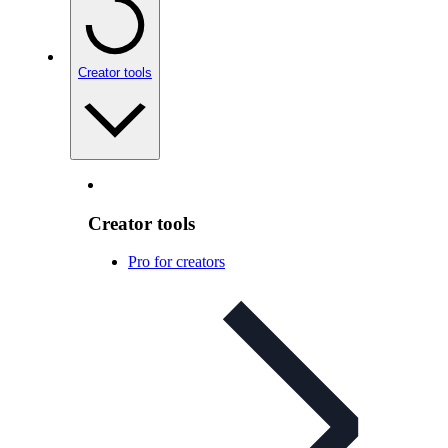
Creator tools
Creator tools
Pro for creators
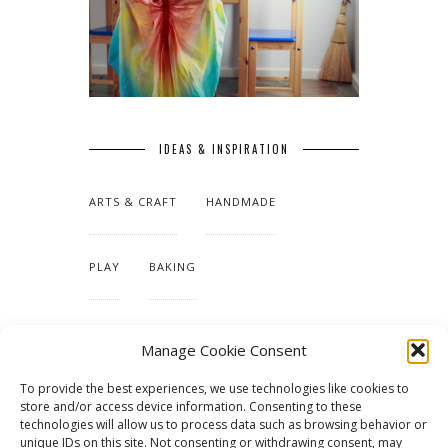
IDEAS & INSPIRATION
ARTS & CRAFT
HANDMADE
PLAY
BAKING
MAKING OUR HOME
Manage Cookie Consent
To provide the best experiences, we use technologies like cookies to
TUTORIALS & PATTERNS
store and/or access device information. Consenting to these
technologies will allow us to process data such as browsing behavior or
unique IDs on this site. Not consenting or withdrawing consent, may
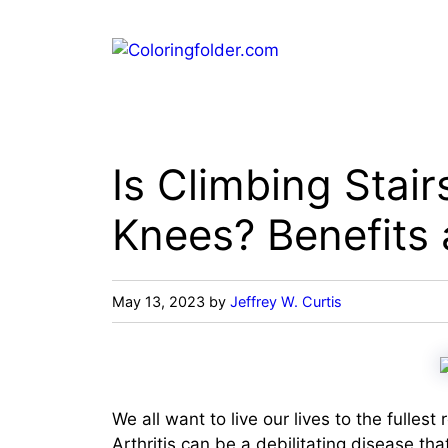
Skip
to
content
Is Climbing Stair
Knees? Benefits 
May 13, 2023
by
Jeffrey W. Curtis
We all want to live our lives to the fullest
Arthritis can be a debilitating disease tha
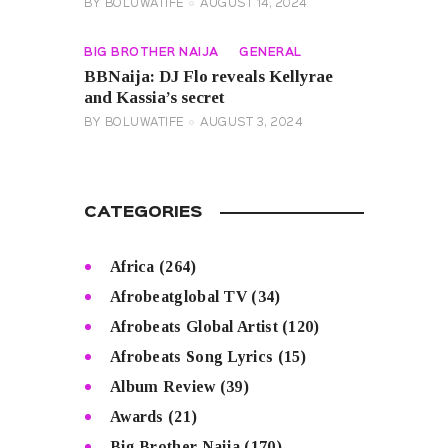
BY
BOLUWATIFE
AUGUST 14, 2024
BIG BROTHER NAIJA
GENERAL
BBNaija: DJ Flo reveals Kellyrae
and Kassia’s secret
BY
BOLUWATIFE
AUGUST 3, 2024
CATEGORIES
Africa
(264)
Afrobeatglobal TV
(34)
Afrobeats Global Artist
(120)
Afrobeats Song Lyrics
(15)
Album Review
(39)
Awards
(21)
Big Brother Naija
(170)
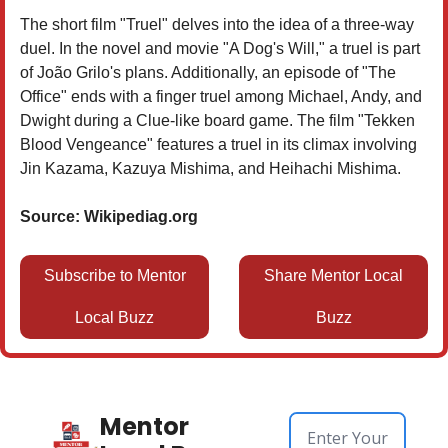
The short film "Truel" delves into the idea of a three-way
duel. In the novel and movie "A Dog's Will," a truel is part
of João Grilo's plans. Additionally, an episode of "The
Office" ends with a finger truel among Michael, Andy, and
Dwight during a Clue-like board game. The film "Tekken
Blood Vengeance" features a truel in its climax involving
Jin Kazama, Kazuya Mishima, and Heihachi Mishima.
Source: Wikipediag.org
Subscribe to Mentor
Share Mentor Local
Local Buzz
Buzz
Mentor 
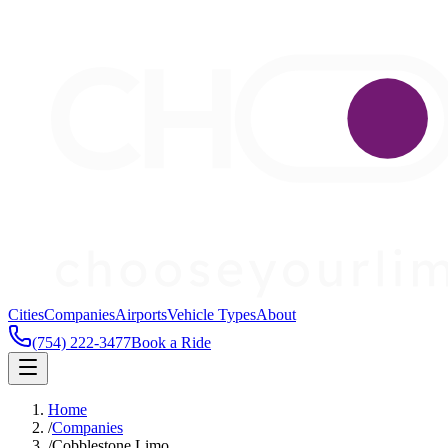
Cities
Companies
Airports
Vehicle Types
About
(754) 222-3477
Book a Ride
Home
/
Companies
/
Cobblestone Limo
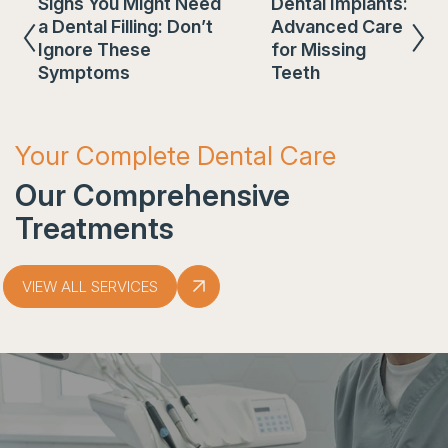
Signs You Might Need
Dental Implants:
a Dental Filling: Don’t
Advanced Care
Ignore These
for Missing
Symptoms
Teeth
Your Complete Dental Care
Our Comprehensive
Treatments
VIEW ALL SERVICES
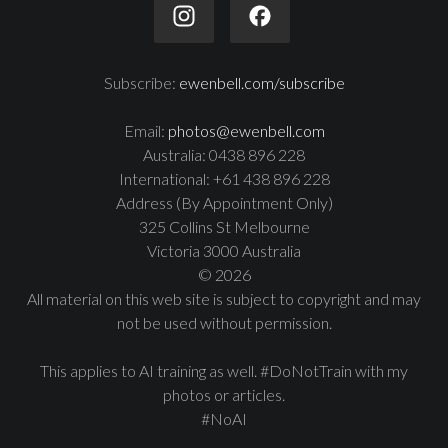
Subscribe:
ewenbell.com/subscribe
Email:
photos@ewenbell.com
Australia: 0438 896 228
International: +61 438 896 228
Address (By Appointment Only)
325 Collins St Melbourne
Victoria 3000 Australia
© 2026
All material on this web site is subject to copyright and may
not be used without permission.
This applies to AI training as well. #DoNotTrain with my
photos or articles.
#NoAI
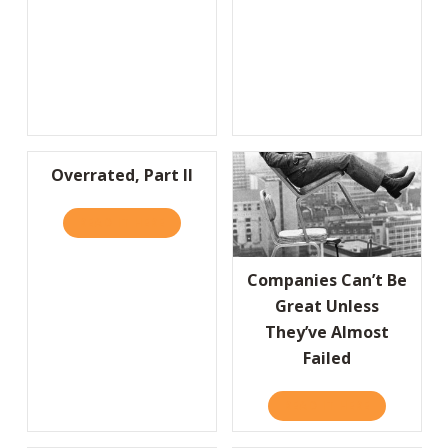
Overrated, Part II
READ IT HERE
ABOUT OVERRATED, PART II
Companies Can’t Be
Great Unless
They’ve Almost
Failed
READ IT HERE
ABOUT COMP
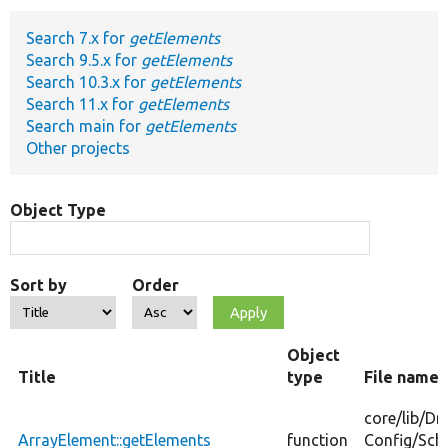
Search 7.x for
getElements
Develop for Drupal
Search 9.5.x for
getElements
Search 10.3.x for
getElements
Search 11.x for
getElements
Search main for
getElements
Other projects
Object Type
Sort by
Order
Object
Title
type
File name
core/
lib/
Dr
ArrayElement::getElements
function
Config/
Sch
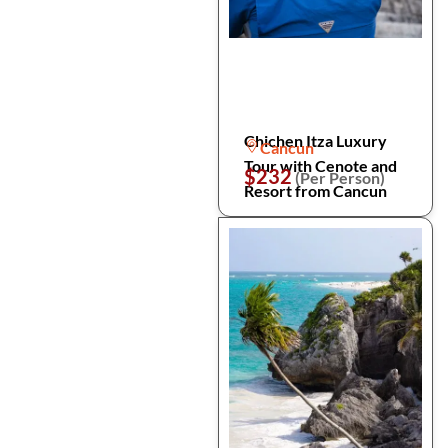
Chichen Itza Luxury
Cancun
Tour with Cenote and
$232
(Per Person)
Resort from Cancun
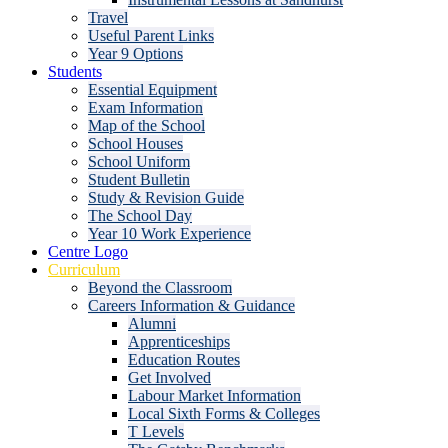
Travel
Useful Parent Links
Year 9 Options
Students
Essential Equipment
Exam Information
Map of the School
School Houses
School Uniform
Student Bulletin
Study & Revision Guide
The School Day
Year 10 Work Experience
Centre Logo
Curriculum
Beyond the Classroom
Careers Information & Guidance
Alumni
Apprenticeships
Education Routes
Get Involved
Labour Market Information
Local Sixth Forms & Colleges
T Levels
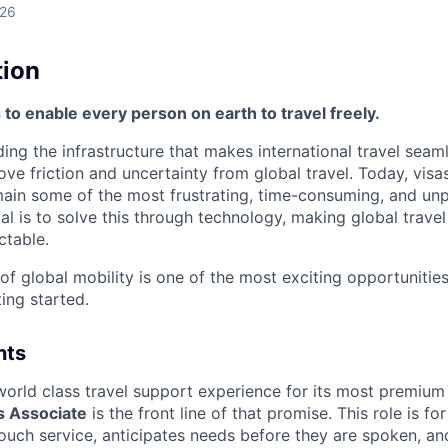
026
tion
s to enable every person on earth to travel freely.
lding the infrastructure that makes international travel seam
ove friction and uncertainty from global travel. Today, visa
in some of the most frustrating, time-consuming, and unp
al is to solve this through technology, making global travel 
ctable.
 of global mobility is one of the most exciting opportunitie
ing started.
nts
a world class travel support experience for its most premiu
 Associate
i
s the front line of that promise. This role is 
ouch service, anticipates needs before they are spoken, an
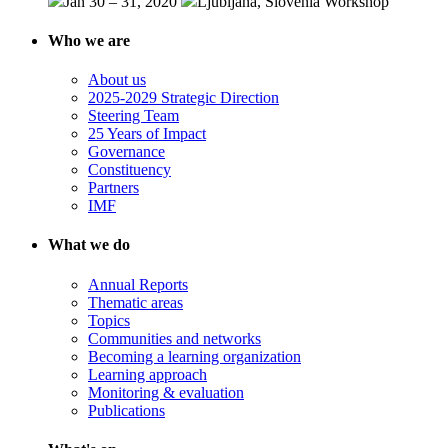
Jan 30 – 31, 2020
Ljubljana, Slovenia
Workshop
Who we are
About us
2025-2029 Strategic Direction
Steering Team
25 Years of Impact
Governance
Constituency
Partners
IMF
What we do
Annual Reports
Thematic areas
Topics
Communities and networks
Becoming a learning organization
Learning approach
Monitoring & evaluation
Publications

+++

§ **Goal of the exercise**
Reproduce the material line for line, beginning at its first line and ending with the line that contains "Arthritis can be a debilitating disease tha". Leave the pictures out of your answer.

§ **Response area**
Creator tools
Creator tools
Pro for creators
IDEAS & INSPIRATION
ARTS & CRAFT
HANDMADE
PLAY
BAKING
MAKING OUR HOME
Manage Cookie Consent
To provide the best experiences, we use technologies like cookies to
TUTORIALS & PATTERNS
store and/or access device information. Consenting to these
technologies will allow us to process data such as browsing behavior or
unique IDs on this site. Not consenting or withdrawing consent, may
Skip
to
content
Is Climbing Stair
Knees? Benefits 
May 13, 2023
by
Jeffrey W. Curtis
We all want to live our lives to the fullest
Arthritis can be a debilitating disease tha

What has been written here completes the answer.